Louise SuggsI was very sad to learn that Louise Suggs passed away on Friday.   I’ve been a fan of the LPGA since I started playing golf and Ms. Suggs’ legacy, as a feisty competitor and quick-witted personality, is legendary.  But it’s not her golf I’ll miss – there’s great golf today – it’s her personality.  Players today just don’t seem to have the same spontaneity and, well, fun.

Ms. Suggs once said:  “Golf is very much like a love affair – if you don’t take it seriously, it’s no fun.

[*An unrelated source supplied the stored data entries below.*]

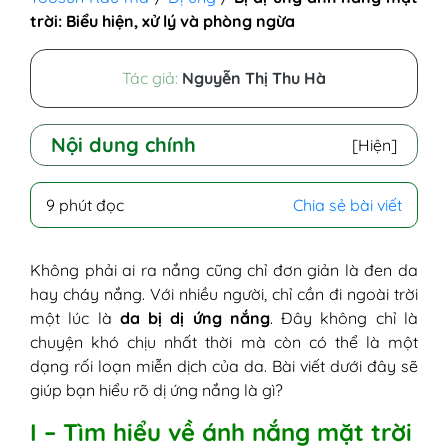
trời: Biểu hiện, xử lý và phòng ngừa
Tác giả:
Nguyễn Thị Thu Hà
Nội dung chính
[Hiện]
I - Tìm hiểu về ánh nắng mặt trời
9 phút đọc
Chia sẻ bài viết
II - Dị ứng nắng là gì?
III - Tại sao bị dị ứng ánh nắng mặt trời?
1. Tia UVA/UVB gây kích hoạt miễn
Không phải ai ra nắng cũng chỉ đơn giản là đen da
dịch mạnh hơn người bình thường
hay cháy nắng. Với nhiều người, chỉ cần đi ngoài trời
2. Hàng rào bảo vệ da yếu khiến da
một lúc là
da bị dị ứng nắng
. Đây không chỉ là
dễ tổn thương
chuyện khó chịu nhất thời mà còn có thể là một
3. Mỹ phẩm, thuốc uống gây nhạy
dạng rối loạn miễn dịch của da. Bài viết dưới đây sẽ
cảm ánh sáng
giúp bạn hiểu rõ dị ứng nắng là gì?
4. Nhiệt độ cao
I – Tìm hiểu về ánh nắng mặt trời
5. Cơ địa dị ứng bẩm sinh hoặc hệ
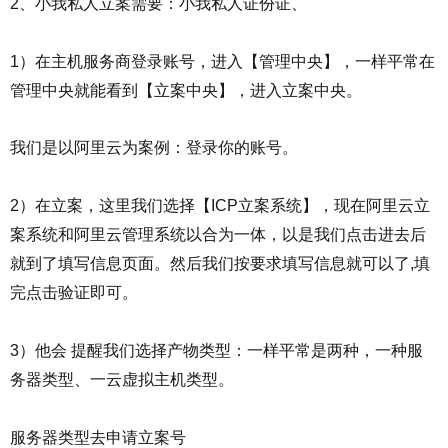
2、小我私人立案需要：小我私人证份证、
1）在主机服务商登录账号，进入【管理中央】，一样平常在
管理中央就能看到【立案中央】，进入立案中央。
我们是以阿里云为案例：登录你的账号。
2）在立案，这里我们选择【ICP立案系统】，现在阿里云立
案系统和阿里云管理系统以合为一体，以是我们点击进去后
就到了填写信息页面。然后我们按要求填写信息就可以了,填
完点击验证即可。
3）他会 提醒我们选择产物类型：一样平常是两种，一种服
务器类型、一云虚拟主机类型。
服务器类型去申请立案号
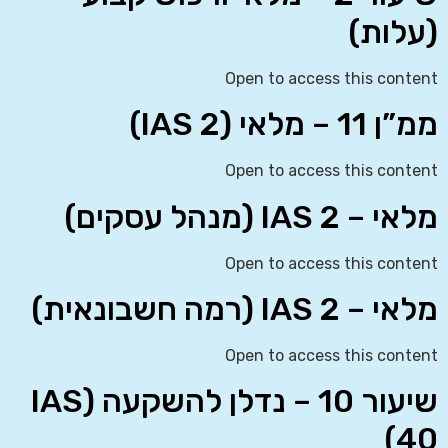
(עלות)
Open to access this content
ממ”ן 11 – מלאי (IAS 2)
Open to access this content
מלאי – IAS 2 (מנהל עסקים)
Open to access this content
מלאי – IAS 2 (רמה חשבונאית)
Open to access this content
שיעור 10 – נדלן להשקעה (IAS
40)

But if you do, it breaks your heart.”   Can anyone picture Inbee Park saying this?

I’m not getting on her case – she’s a great ambassador of the game.  But today’s players are products of the times.  They seem to be unable to take golf seriously AND have fun.  They have “peeps” that manage them, they receive extensive PR and communications training, they have to consider their sponsors in all they do.  Their lives are conducted like mini-corporations.

Compare today’s player to Amy Alcott, who during a postgame interview was asked what her favorite sitcom was.  She said All in the Family, then proceeded to sing the entire theme song.  “Boy the way Glenn Miller played….”  The network aired the entire song.  Why?  Because it was hysterically funny and spontaneous!

Or Meg Mallon grabbing her towel off her bag and waving it in surrender after Dottie Pepper bladed a sand wedge into the cup, thus ending Meg’s chances at victory.  Would, or could, any of today’s players be that spontaneous or funny?  Especially after having just lost?

But the best example of how our athletes have changed is at the Nabisco Dinah Shore (one of 4 major tournaments now called the ANA Inspiration).  Amy Alcott was so overwhelmed with joy when she won in 1988, she spontaneously jumped into the pond at the 18th hole.  The crowd roared.  Today’s winners continue this tradition, but they do so with embroidered towels, TV cameras placed in perfect positions, and a predetermined list of who’s jumping into the pond with them.  And the commentators talk about the pond jump continually for all 4 days of the tournament.  While still fun to watch, it has nothing to do with genuine joy.

Maybe today’s players, with their mini-corporations, etc. just have more to lose so they’re more guarded.   But I’d love to see some free-wheeling, nothing-to-lose personality come along.



  1. Teri August 10, 2015 at 11:04 pm - Reply

    As someone who attended the Dinah in 1988 when Amy Alcott jumped in the pond, Patty, I know exactly what you mean. It’s all ratings, and viewership, and money today. When Ms. Suggs, and the incredible women who formed the LPGA back in 1950, played golf, they were about showing the world they could compete-which they did in skirts! That is their legacy. Our women pros can compete today because Louise Suggs and the early LPGA family paved the way with their skill, their athleticism and their incredible personalities.

  2. Sheri August 11, 2015 at 5:22 pm - Reply

    So true. And sadly, I think this “image management” and lack of genuine, unchoreographed human response/interaction pervades many of our lives. Maybe we can all get a little more “real”!